DESCRIPTION OF THE TASK =>
Reproduce all of the entries character for character, while leaving out any pictures they contain.

*-*-*

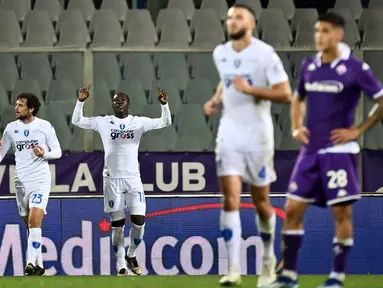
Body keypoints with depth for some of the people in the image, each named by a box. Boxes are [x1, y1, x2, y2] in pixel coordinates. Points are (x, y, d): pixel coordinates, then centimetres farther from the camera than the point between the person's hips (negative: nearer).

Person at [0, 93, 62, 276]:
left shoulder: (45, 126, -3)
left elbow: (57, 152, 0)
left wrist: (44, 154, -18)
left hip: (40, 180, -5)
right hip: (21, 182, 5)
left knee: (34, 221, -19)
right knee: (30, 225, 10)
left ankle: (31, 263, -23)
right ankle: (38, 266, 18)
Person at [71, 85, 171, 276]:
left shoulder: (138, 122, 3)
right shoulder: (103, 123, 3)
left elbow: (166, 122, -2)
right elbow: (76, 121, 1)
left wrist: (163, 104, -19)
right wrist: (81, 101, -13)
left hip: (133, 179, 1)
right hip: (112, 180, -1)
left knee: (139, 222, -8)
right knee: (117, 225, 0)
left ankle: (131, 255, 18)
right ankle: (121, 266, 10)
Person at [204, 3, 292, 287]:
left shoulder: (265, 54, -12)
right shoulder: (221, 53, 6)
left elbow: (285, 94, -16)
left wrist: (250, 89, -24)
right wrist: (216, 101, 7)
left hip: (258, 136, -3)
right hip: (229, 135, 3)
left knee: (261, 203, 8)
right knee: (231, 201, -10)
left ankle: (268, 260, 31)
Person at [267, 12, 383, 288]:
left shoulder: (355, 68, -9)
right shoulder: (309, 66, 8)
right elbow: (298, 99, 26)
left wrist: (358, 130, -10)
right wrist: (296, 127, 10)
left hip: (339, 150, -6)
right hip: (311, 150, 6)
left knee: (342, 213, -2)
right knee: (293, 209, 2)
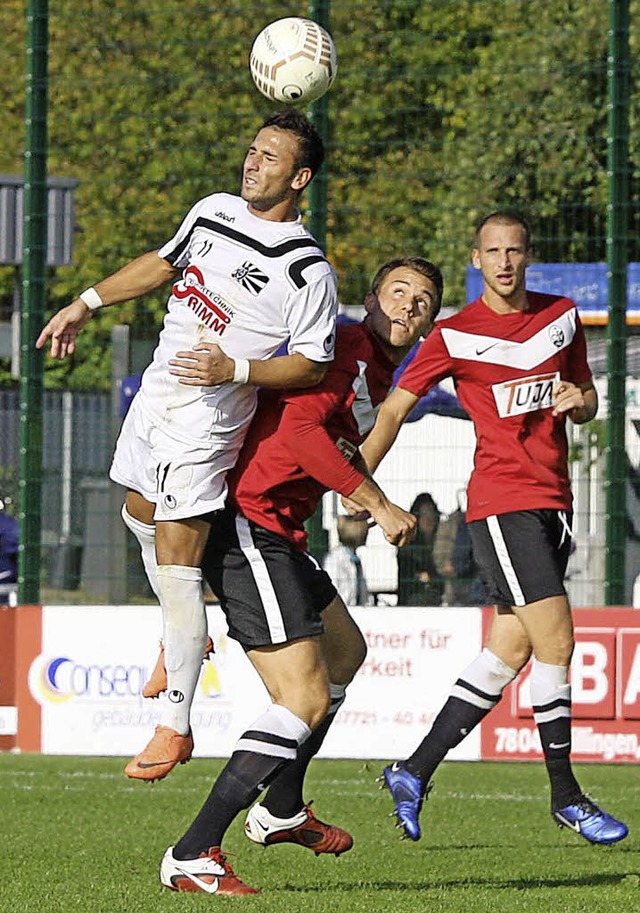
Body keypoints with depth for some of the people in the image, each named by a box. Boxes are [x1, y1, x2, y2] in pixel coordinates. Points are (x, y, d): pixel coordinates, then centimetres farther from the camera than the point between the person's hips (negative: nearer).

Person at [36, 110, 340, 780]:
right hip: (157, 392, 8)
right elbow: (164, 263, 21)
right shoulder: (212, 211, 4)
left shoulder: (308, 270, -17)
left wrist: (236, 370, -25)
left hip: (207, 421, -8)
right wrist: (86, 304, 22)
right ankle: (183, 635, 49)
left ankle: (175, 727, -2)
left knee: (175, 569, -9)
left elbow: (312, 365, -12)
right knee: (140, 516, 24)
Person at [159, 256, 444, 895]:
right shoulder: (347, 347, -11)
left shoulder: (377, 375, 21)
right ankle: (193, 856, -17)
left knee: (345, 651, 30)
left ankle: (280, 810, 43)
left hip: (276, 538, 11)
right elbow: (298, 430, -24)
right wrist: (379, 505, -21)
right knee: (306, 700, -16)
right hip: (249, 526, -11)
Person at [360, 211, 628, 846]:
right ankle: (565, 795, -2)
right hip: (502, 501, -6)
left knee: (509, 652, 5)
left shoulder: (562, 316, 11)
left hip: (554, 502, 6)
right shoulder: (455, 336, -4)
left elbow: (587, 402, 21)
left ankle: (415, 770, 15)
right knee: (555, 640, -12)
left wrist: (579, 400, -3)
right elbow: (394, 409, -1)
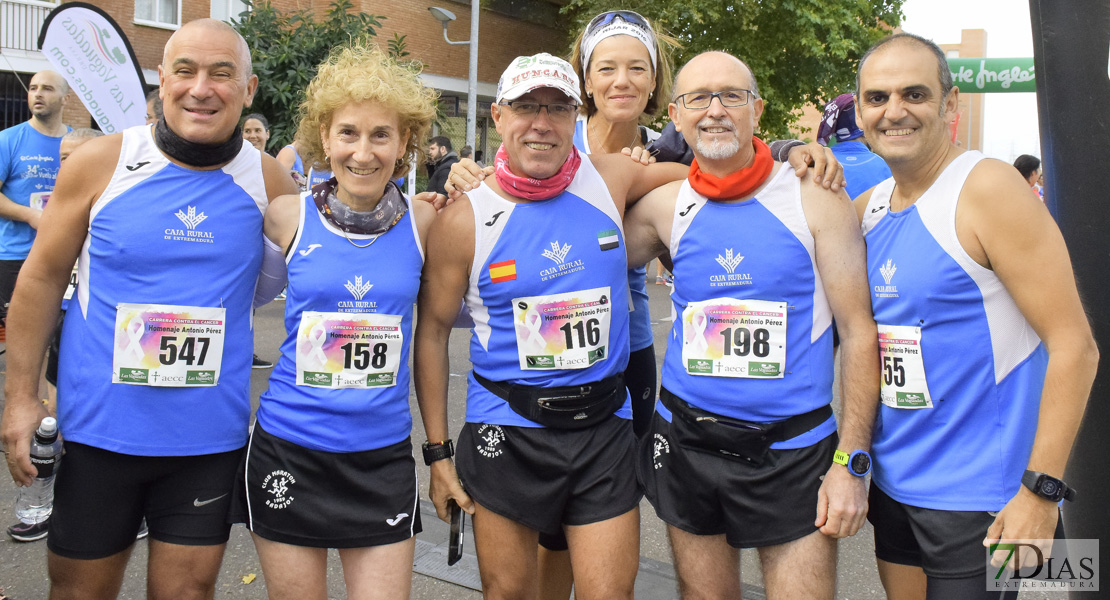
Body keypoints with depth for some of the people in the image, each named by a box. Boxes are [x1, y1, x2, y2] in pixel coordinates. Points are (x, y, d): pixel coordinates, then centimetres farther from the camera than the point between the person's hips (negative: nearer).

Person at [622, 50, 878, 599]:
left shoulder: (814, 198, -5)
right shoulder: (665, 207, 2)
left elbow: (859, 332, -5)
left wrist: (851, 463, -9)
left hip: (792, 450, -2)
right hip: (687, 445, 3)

*-*-*

RESPONSE =>
Body keypoints with depth for some of the people in the image, each named by a box. Boxes are [x1, y1, x2, y2] in pixel coordinates. Points are (x, y, d): pixel coordinates, then centimetres farther from the camera than the point between the person's hips (negative: nearer).

Person at [0, 93, 62, 276]:
left shoulder: (45, 126, -3)
left elbow: (57, 152, 0)
left wrist: (44, 154, -18)
left hip: (40, 180, -5)
right hip: (21, 182, 5)
left knee: (34, 221, -19)
right knee: (30, 225, 10)
left ankle: (31, 263, -23)
right ankle: (38, 266, 18)
Person at [71, 85, 171, 276]:
left shoulder: (138, 122, 3)
right shoulder: (103, 123, 3)
left elbow: (166, 122, -2)
right elbow: (76, 121, 1)
left wrist: (163, 104, -19)
right wrist: (81, 101, -13)
left hip: (133, 179, 1)
right hip: (112, 180, -1)
left knee: (139, 222, -8)
right knee: (117, 225, 0)
left ankle: (131, 255, 18)
right ankle: (121, 266, 10)
Person at [204, 3, 292, 287]:
left shoulder: (265, 54, -12)
right shoulder: (221, 53, 6)
left elbow: (285, 94, -16)
left wrist: (250, 89, -24)
right wrist: (216, 101, 7)
left hip: (258, 136, -3)
right hip: (229, 135, 3)
left knee: (261, 203, 8)
right knee: (231, 201, -10)
left ankle: (268, 260, 31)
Person at [267, 12, 383, 288]:
left shoulder: (355, 68, -9)
right shoulder: (309, 66, 8)
right elbow: (298, 99, 26)
left wrist: (358, 130, -10)
right wrist: (296, 127, 10)
left hip: (339, 150, -6)
right hip: (311, 150, 6)
left knee: (342, 213, -2)
right knee: (293, 209, 2)
Body keypoints with depth for some of the people in the image, each named by a box. Boxes are [x1, y1, x2, y2] in pixel coordinates. Points are (x, y, d): pixel coordinates, then centimetres farther from the camera than the point between the person's hips (negative: nearer).

Person at [36, 110, 340, 780]:
right hip: (157, 392, 8)
right elbow: (164, 263, 21)
right shoulder: (212, 211, 4)
left shoulder: (308, 270, -17)
left wrist: (236, 370, -25)
left hip: (207, 421, -8)
right wrist: (86, 304, 22)
right ankle: (183, 635, 49)
left ankle: (175, 727, -2)
left knee: (175, 569, -9)
left elbow: (312, 365, -12)
right knee: (140, 516, 24)
Person at [159, 256, 444, 895]:
right shoulder: (347, 347, -11)
left shoulder: (377, 375, 21)
right ankle: (193, 856, -17)
left knee: (345, 651, 30)
left ankle: (280, 810, 43)
left hip: (276, 538, 11)
right elbow: (298, 430, -24)
right wrist: (379, 505, -21)
right knee: (306, 700, -16)
right hip: (249, 526, -11)
Person at [360, 211, 628, 846]:
right ankle: (565, 795, -2)
right hip: (502, 501, -6)
left knee: (509, 652, 5)
left shoulder: (562, 316, 11)
left hip: (554, 502, 6)
right shoulder: (455, 336, -4)
left elbow: (587, 402, 21)
left ankle: (415, 770, 15)
right knee: (555, 640, -12)
left wrist: (579, 400, -3)
right elbow: (394, 409, -1)
Body keypoints with depth for some of the people in the image, each named by a box. Boxes are [x1, y1, x2, y2] in pixel coordinates. Points are (x, y, d): pixel coordinates, then centimetres farther from the camera than the point between the person's hips (negative: nearer).

Person at [622, 50, 878, 599]:
left shoulder: (814, 198, -5)
right shoulder: (665, 207, 2)
left elbow: (859, 332, -5)
left wrist: (851, 463, -9)
left hip: (792, 450, -2)
right hip: (687, 445, 3)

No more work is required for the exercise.